Tuesday, January 23, 2007

Gah! Intergrated chipset evil!

So I was over a friends house today to play with his spangly new computer, several games underarm I checked the pc's specs everything checked out multicore this gigabytes that but wait! GAH! What was this an Integrated Intel chipset? Something which in some of the more nerdier circles is whispered in hushed tones of revulsion. He would be unable to play most of the games I had brought and the ones he could run would be reduced to 'orrible juddery slide shows of PC gaming's current finest.

Why the hell do Intel do this? They dress up these things to read like the second coming of the electronic messiah in advertisements but when you get down to it there about as powerful as a calculator, like every other sector of the hardware league Intel and AMD are in a constant battle to produce the fastest zippiest processor, even at the budget end of the spectrum there processors are still more than adequate to run a modern game respectably so why are there graphic chipsets so crap?
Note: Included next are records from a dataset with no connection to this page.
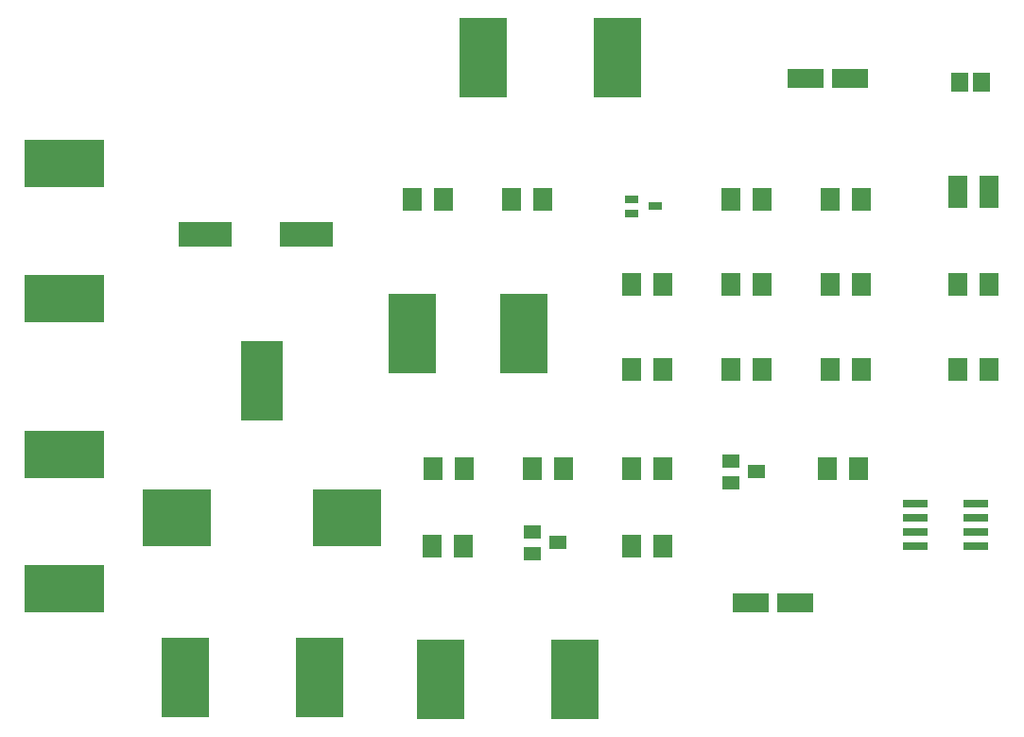
<source format=gbr>
G04 DipTrace 3.2.0.1*
G04 TopMask.gbr*
%MOIN*%
G04 #@! TF.FileFunction,Soldermask,Top*
G04 #@! TF.Part,Single*
%ADD30R,0.086614X0.031496*%
%ADD32R,0.070866X0.114173*%
%ADD34R,0.045276X0.027559*%
%ADD36R,0.165354X0.283465*%
%ADD38R,0.283465X0.165354*%
%ADD40R,0.062992X0.047244*%
%ADD42R,0.145669X0.283465*%
%ADD44R,0.244094X0.204724*%
%ADD46R,0.185039X0.090551*%
%ADD48R,0.059055X0.066929*%
%ADD50R,0.125984X0.066929*%
%ADD52R,0.070866X0.07874*%
%FSLAX26Y26*%
G04*
G70*
G90*
G75*
G01*
G04 TopMask*
%LPD*%
D52*
X3793701Y1793701D3*
X3903937D3*
D50*
X3414173Y2818701D3*
X3256693D3*
D52*
X2293701Y1443701D3*
X2403937D3*
D48*
X3874951Y2806201D3*
X3800148D3*
D52*
X3343701Y1793701D3*
X3453937D3*
D50*
X3218701Y968701D3*
X3061220D3*
D46*
X1140551Y2269094D3*
X1494882D3*
D52*
X1943701Y1443701D3*
X2053937D3*
X2993701Y2093701D3*
X3103937D3*
Y1793701D3*
X2993701D3*
X2753937Y1443701D3*
X2643701D3*
D44*
X1040551Y1269094D3*
X1639076D3*
D42*
X1338190Y1752166D3*
D40*
X2993701Y1468701D3*
Y1393898D3*
X3084252Y1431299D3*
D38*
X643701Y2518701D3*
Y2043701D3*
Y1493701D3*
Y1018701D3*
D36*
X2593701Y2893701D3*
X2118701D3*
X1068701Y706201D3*
X1543701D3*
X1968701Y699951D3*
X2443701D3*
X1868701Y1918701D3*
X2262402D3*
D40*
X2293701Y1218701D3*
Y1143898D3*
X2384252Y1181299D3*
D34*
X2643701Y2393701D3*
Y2342514D3*
X2726378Y2368108D3*
D52*
X3793701Y2093701D3*
X3903937D3*
D32*
X3793701Y2418701D3*
X3903937D3*
D52*
X3443701Y1443701D3*
X3333465D3*
X2643701Y1793701D3*
X2753937D3*
X2218701Y2393701D3*
X2328937D3*
X2993701D3*
X3103937D3*
X1868701D3*
X1978937D3*
X3343701Y2093701D3*
X3453937D3*
X3343701Y2393701D3*
X3453937D3*
X2643701Y2093701D3*
X2753937D3*
X1938583Y1168701D3*
X2048819D3*
X2643701D3*
X2753937D3*
D30*
X3643701Y1318701D3*
Y1268701D3*
Y1218701D3*
Y1168701D3*
X3856299D3*
Y1218701D3*
Y1268701D3*
Y1318701D3*
M02*

</source>
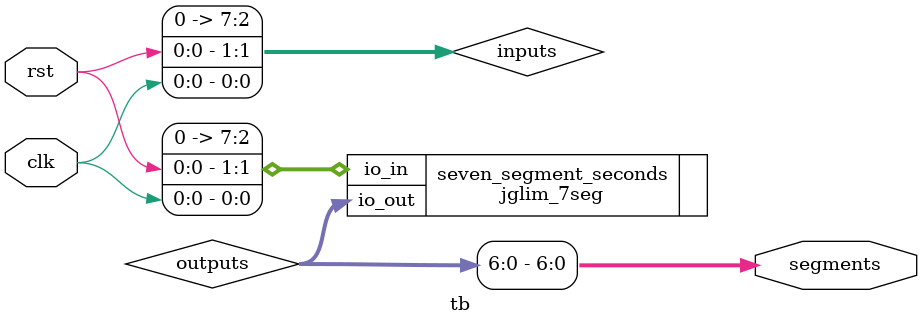
<source format=v>
`default_nettype none
`timescale 1ns/1ps

/*
this testbench just instantiates the module and makes some convenient wires
that can be driven / tested by the cocotb test.py
*/

module tb (
    // testbench is controlled by test.py
    input clk,
    input rst,
    output [6:0] segments
   );

    // this part dumps the trace to a vcd file that can be viewed with GTKWave
    initial begin
        $dumpfile ("tb.vcd");
        $dumpvars (0, tb);
        #1;
    end

    // wire up the inputs and outputs
    wire [7:0] inputs = {6'b0, rst, clk};
    wire [7:0] outputs;
    assign segments = outputs[6:0];

    // instantiate the DUT
    jglim_7seg seven_segment_seconds(
        .io_in  (inputs),
        .io_out (outputs)
        );

endmodule

</source>
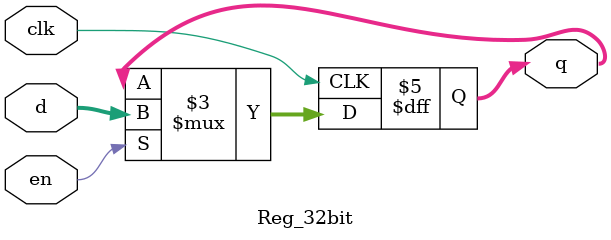
<source format=v>
`timescale 1ns / 1ps
module Reg_32bit(clk, en, d, q);
    
    input clk, en;
    input [31:0] d;
    
    output reg [31:0] q;
    
    always @(posedge clk) begin  
        if (en)
           q <= d;    
        else
           q <= q;
    end
    
endmodule

</source>
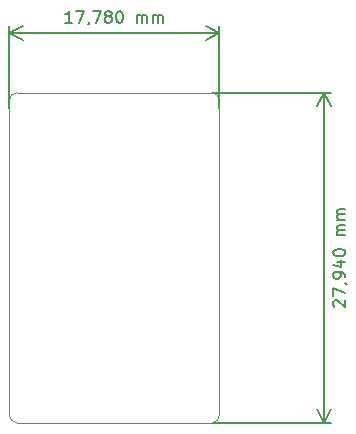
<source format=gbr>
%TF.GenerationSoftware,KiCad,Pcbnew,5.1.5+dfsg1-2~bpo10+1*%
%TF.CreationDate,Date%
%TF.ProjectId,ProMicro_BOOST,50726f4d-6963-4726-9f5f-424f4f53542e,v1.6*%
%TF.SameCoordinates,Original*%
%TF.FileFunction,OtherDrawing,Comment*%
%FSLAX45Y45*%
G04 Gerber Fmt 4.5, Leading zero omitted, Abs format (unit mm)*
G04 Created by KiCad*
%MOMM*%
%LPD*%
G04 APERTURE LIST*
%ADD10C,0.150000*%
%ADD11C,0.100000*%
G04 APERTURE END LIST*
D10*
X404857Y3259762D02*
X347714Y3259762D01*
X376286Y3259762D02*
X376286Y3359762D01*
X366762Y3345476D01*
X357238Y3335952D01*
X347714Y3331190D01*
X438190Y3359762D02*
X504857Y3359762D01*
X462000Y3259762D01*
X547714Y3264524D02*
X547714Y3259762D01*
X542952Y3250238D01*
X538190Y3245476D01*
X581048Y3359762D02*
X647714Y3359762D01*
X604857Y3259762D01*
X700095Y3316905D02*
X690571Y3321667D01*
X685810Y3326429D01*
X681048Y3335952D01*
X681048Y3340714D01*
X685810Y3350238D01*
X690571Y3355000D01*
X700095Y3359762D01*
X719143Y3359762D01*
X728667Y3355000D01*
X733428Y3350238D01*
X738190Y3340714D01*
X738190Y3335952D01*
X733428Y3326429D01*
X728667Y3321667D01*
X719143Y3316905D01*
X700095Y3316905D01*
X690571Y3312143D01*
X685810Y3307381D01*
X681048Y3297857D01*
X681048Y3278810D01*
X685810Y3269286D01*
X690571Y3264524D01*
X700095Y3259762D01*
X719143Y3259762D01*
X728667Y3264524D01*
X733428Y3269286D01*
X738190Y3278810D01*
X738190Y3297857D01*
X733428Y3307381D01*
X728667Y3312143D01*
X719143Y3316905D01*
X800095Y3359762D02*
X809619Y3359762D01*
X819143Y3355000D01*
X823905Y3350238D01*
X828667Y3340714D01*
X833428Y3321667D01*
X833428Y3297857D01*
X828667Y3278810D01*
X823905Y3269286D01*
X819143Y3264524D01*
X809619Y3259762D01*
X800095Y3259762D01*
X790571Y3264524D01*
X785809Y3269286D01*
X781048Y3278810D01*
X776286Y3297857D01*
X776286Y3321667D01*
X781048Y3340714D01*
X785809Y3350238D01*
X790571Y3355000D01*
X800095Y3359762D01*
X952476Y3259762D02*
X952476Y3326429D01*
X952476Y3316905D02*
X957238Y3321667D01*
X966762Y3326429D01*
X981048Y3326429D01*
X990571Y3321667D01*
X995333Y3312143D01*
X995333Y3259762D01*
X995333Y3312143D02*
X1000095Y3321667D01*
X1009619Y3326429D01*
X1023905Y3326429D01*
X1033428Y3321667D01*
X1038190Y3312143D01*
X1038190Y3259762D01*
X1085810Y3259762D02*
X1085810Y3326429D01*
X1085810Y3316905D02*
X1090571Y3321667D01*
X1100095Y3326429D01*
X1114381Y3326429D01*
X1123905Y3321667D01*
X1128667Y3312143D01*
X1128667Y3259762D01*
X1128667Y3312143D02*
X1133429Y3321667D01*
X1142952Y3326429D01*
X1157238Y3326429D01*
X1166762Y3321667D01*
X1171524Y3312143D01*
X1171524Y3259762D01*
X-127000Y3175000D02*
X1651000Y3175000D01*
X-127000Y2540000D02*
X-127000Y3233642D01*
X1651000Y2540000D02*
X1651000Y3233642D01*
X1651000Y3175000D02*
X1538350Y3116358D01*
X1651000Y3175000D02*
X1538350Y3233642D01*
X-127000Y3175000D02*
X-14350Y3116358D01*
X-127000Y3175000D02*
X-14350Y3233642D01*
D11*
X-127000Y-63500D02*
X-127000Y2603500D01*
D10*
X2624762Y855714D02*
X2620000Y860476D01*
X2615238Y870000D01*
X2615238Y893810D01*
X2620000Y903333D01*
X2624762Y908095D01*
X2634286Y912857D01*
X2643810Y912857D01*
X2658095Y908095D01*
X2715238Y850952D01*
X2715238Y912857D01*
X2615238Y946190D02*
X2615238Y1012857D01*
X2715238Y970000D01*
X2710476Y1055714D02*
X2715238Y1055714D01*
X2724762Y1050952D01*
X2729524Y1046190D01*
X2715238Y1103333D02*
X2715238Y1122381D01*
X2710476Y1131905D01*
X2705714Y1136667D01*
X2691429Y1146191D01*
X2672381Y1150952D01*
X2634286Y1150952D01*
X2624762Y1146191D01*
X2620000Y1141429D01*
X2615238Y1131905D01*
X2615238Y1112857D01*
X2620000Y1103333D01*
X2624762Y1098572D01*
X2634286Y1093810D01*
X2658095Y1093810D01*
X2667619Y1098572D01*
X2672381Y1103333D01*
X2677143Y1112857D01*
X2677143Y1131905D01*
X2672381Y1141429D01*
X2667619Y1146191D01*
X2658095Y1150952D01*
X2648571Y1236667D02*
X2715238Y1236667D01*
X2610476Y1212857D02*
X2681905Y1189048D01*
X2681905Y1250952D01*
X2615238Y1308095D02*
X2615238Y1317619D01*
X2620000Y1327143D01*
X2624762Y1331905D01*
X2634286Y1336667D01*
X2653333Y1341429D01*
X2677143Y1341429D01*
X2696190Y1336667D01*
X2705714Y1331905D01*
X2710476Y1327143D01*
X2715238Y1317619D01*
X2715238Y1308095D01*
X2710476Y1298572D01*
X2705714Y1293810D01*
X2696190Y1289048D01*
X2677143Y1284286D01*
X2653333Y1284286D01*
X2634286Y1289048D01*
X2624762Y1293810D01*
X2620000Y1298572D01*
X2615238Y1308095D01*
X2715238Y1460476D02*
X2648571Y1460476D01*
X2658095Y1460476D02*
X2653333Y1465238D01*
X2648571Y1474762D01*
X2648571Y1489048D01*
X2653333Y1498571D01*
X2662857Y1503333D01*
X2715238Y1503333D01*
X2662857Y1503333D02*
X2653333Y1508095D01*
X2648571Y1517619D01*
X2648571Y1531905D01*
X2653333Y1541429D01*
X2662857Y1546190D01*
X2715238Y1546190D01*
X2715238Y1593810D02*
X2648571Y1593810D01*
X2658095Y1593810D02*
X2653333Y1598571D01*
X2648571Y1608095D01*
X2648571Y1622381D01*
X2653333Y1631905D01*
X2662857Y1636667D01*
X2715238Y1636667D01*
X2662857Y1636667D02*
X2653333Y1641429D01*
X2648571Y1650952D01*
X2648571Y1665238D01*
X2653333Y1674762D01*
X2662857Y1679524D01*
X2715238Y1679524D01*
X2540000Y-127000D02*
X2540000Y2667000D01*
X1587500Y-127000D02*
X2598642Y-127000D01*
X1587500Y2667000D02*
X2598642Y2667000D01*
X2540000Y2667000D02*
X2598642Y2554350D01*
X2540000Y2667000D02*
X2481358Y2554350D01*
X2540000Y-127000D02*
X2598642Y-14350D01*
X2540000Y-127000D02*
X2481358Y-14350D01*
D11*
X1651000Y2603500D02*
X1651000Y-63500D01*
X1651000Y-63500D02*
G75*
G02X1587500Y-127000I-63500J0D01*
G01*
X-63500Y-127000D02*
G75*
G02X-127000Y-63500I0J63500D01*
G01*
X-127000Y2603500D02*
G75*
G02X-63500Y2667000I63500J0D01*
G01*
X1587500Y2667000D02*
G75*
G02X1651000Y2603500I0J-63500D01*
G01*
X1587500Y2667000D02*
X-63500Y2667000D01*
X-63500Y-127000D02*
X1587500Y-127000D01*
M02*

</source>
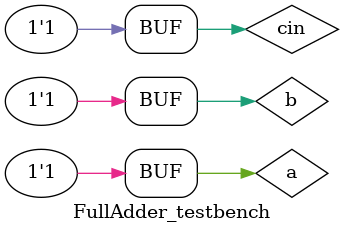
<source format=v>
`timescale 1ns / 1ps


module FullAdder_testbench;
reg a,b,cin;
wire sum,cout;
FullAdder_design uut(a,b,cin,sum,cout);
    initial begin
        a=1'b0; b=1'b0; cin=1'b0; #10;
        a=1'b0; b=1'b0; cin=1'b1; #10;
        a=1'b0; b=1'b1; cin=1'b0; #10;
        a=1'b0; b=1'b1; cin=1'b1; #10;
        a=1'b1; b=1'b0; cin=1'b0; #10;
        a=1'b1; b=1'b0; cin=1'b1; #10;
        a=1'b1; b=1'b1; cin=1'b0; #10;
        a=1'b1; b=1'b1; cin=1'b1; #10;
    end
endmodule

</source>
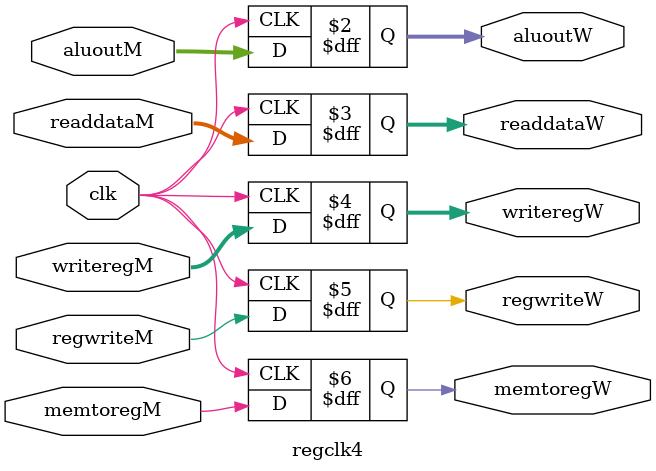
<source format=sv>
module regclk4 (input logic clk, input logic [31:0] aluoutM, readdataM, 
				input logic [4:0] writeregM, input logic regwriteM, memtoregM,
				output logic [31:0] aluoutW, output logic [31:0] readdataW, 
				output logic [4:0] writeregW, output logic regwriteW, memtoregW);
				
	always_ff @(posedge clk)
	begin
		aluoutW <= aluoutM;
		readdataW <= readdataM;
		writeregW <= writeregM;
		regwriteW <= regwriteM;
		memtoregW <= memtoregM;
	end
				
endmodule
</source>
Of course you could argue that these onboard graphic chipsets aren't really graphics sets but merely something to display windows, perhaps display video and the ever cheeky office game of solitaire, while it falls to dedicated video card makers ATI and NVIDIA to produce something that caters to anybody wanting to do anything more demanding than run Windows but with the recent purchase of ATI by Intel rival AMD this has been put into question.

Microsoft's next iteration of Windows Vista, has a new graphical interface named Aero glass that pretty much demands a card capable of displaying these complex graphical titbits, a bog standard Intel integrated job by simply won't cut it. This coupled with the ever increasing popularity of high definition video endures that the casual e-mail sending, web surfing pc user is going to require something much more powerful.

Of course its the corporations that ultimately control this, PC makers such as Dell concentrate on the more recognisable indicators of a systems power in advertisements when targeting there casual pc using audience the choice of graphic chipsets often seems like second fiddle to the more recognisable representations of a pc's power namely a headline dominating processor speed and ram size these are the numbers the general public understands, so long as it sounds big and flashy its ok.

Additionally its companies like Dell's biggest customers that also effects this the most not the casual pc user but the IT sectors of gigantic corporations if it costs a IT manager an additional $5 to increase the graphics chipset to something approaching respectable speed what’s the harm but increase that over 50,000 pc's and suddenly you see why graphic cards are sill are luxury.